◆ Page extract
____

For the same reasons that architects built their own CAD software in-house in the 80s and then moved to commercially available software, and that organizations built their own ERP systems in the 90s and then moved to commercial solutions, construction and engineering firms are now faced with choices regarding the internally hosted EDMS and collaboration systems that they’d built in the late 90s and early 2000s.
 
True multi-tenant environments versus shared internal environments:

The main issue with internally hosted systems is that the sensitive corporate data of different organizations on a project has to reside on another company’s network or be maintained in parallel in the organization’s own network. The redundancy of parallel systems for project information management created inefficiency and risk. Every information flow that crosses company boundaries requires manual export and import, wasting significant amounts of time on data entry and posing the enormous risk that one company’s version of the truth isn’t necessarily the same as another company’s.

The two differing schools of thought are: 1) “This is my system, and I will let people in and decide who gets to see what”; and 2) “On a common platform, let everyone have their own space that they control and then each can decide who sees their information.” Moving from the first view to the second represents a subtle yet fundamental step change in project collaboration across different organizations. It means that every company on a project can truly manage all of their project information, plus share what they want—and no more—with other organizations. As a result, the adoption of cross-company, cloud-based collaboration platforms has skyrocketed, and their inherent efficiency, risk mitigation and value have been validated by the industry.

Security protection and user authentication:

In the past, companies have adopted a “ringed fence” approach to security—i.e., build enough walls to keep others out. In construction collaboration, that isn’t enough. In addition to building enough walls, companies need to patrol their boundaries and look for unwanted visitors who may have made their way inside. Companies must avoid the trap of believing that their walls are perfect and must constantly build new walls.

____

◆ Extracted material
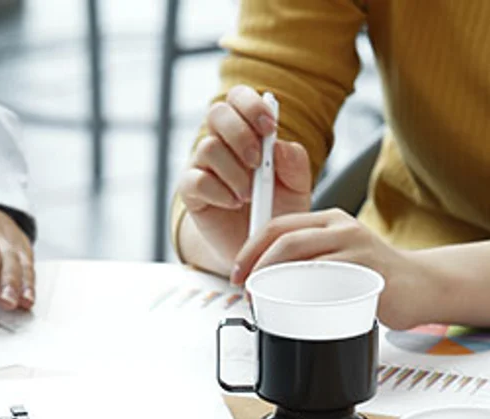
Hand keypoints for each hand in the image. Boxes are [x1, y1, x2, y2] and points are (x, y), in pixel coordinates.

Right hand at [175, 86, 312, 273]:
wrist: (258, 248)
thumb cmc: (276, 210)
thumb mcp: (297, 189)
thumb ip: (296, 164)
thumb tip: (279, 146)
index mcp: (247, 131)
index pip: (239, 98)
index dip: (251, 105)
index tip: (269, 127)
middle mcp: (221, 142)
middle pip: (217, 112)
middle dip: (240, 134)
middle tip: (256, 162)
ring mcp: (203, 165)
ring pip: (208, 147)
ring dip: (234, 172)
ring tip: (249, 195)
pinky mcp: (192, 192)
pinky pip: (196, 180)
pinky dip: (219, 192)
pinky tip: (233, 203)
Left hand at [232, 208, 432, 329]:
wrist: (423, 286)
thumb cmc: (378, 277)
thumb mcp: (340, 258)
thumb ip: (310, 262)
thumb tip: (267, 283)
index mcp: (330, 221)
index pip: (279, 225)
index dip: (251, 248)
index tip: (237, 272)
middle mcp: (342, 227)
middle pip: (286, 239)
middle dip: (256, 265)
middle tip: (246, 290)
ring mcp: (356, 248)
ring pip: (302, 257)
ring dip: (275, 281)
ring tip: (264, 301)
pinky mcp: (367, 272)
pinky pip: (327, 280)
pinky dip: (303, 294)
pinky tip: (292, 309)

____

◆ Exercise requirements
a: Answer these questions from the text on construction collaboration:
(i) In which decade did organizations build their own ERP systems?
(ii) What approach to security have companies adopted in the past?
(iii) What does every information flow that crosses company boundaries require?
b: List the qualities of cross-company, cloud-based collaboration platforms that the text on construction collaboration says the industry has validated.
The records play no part in the tasks.

◆ Exercise responses
a:
(i) The 90s.
(ii) A "ringed fence" approach.
(iii) Manual export and import.

b:
- Efficiency
- Risk mitigation
- Value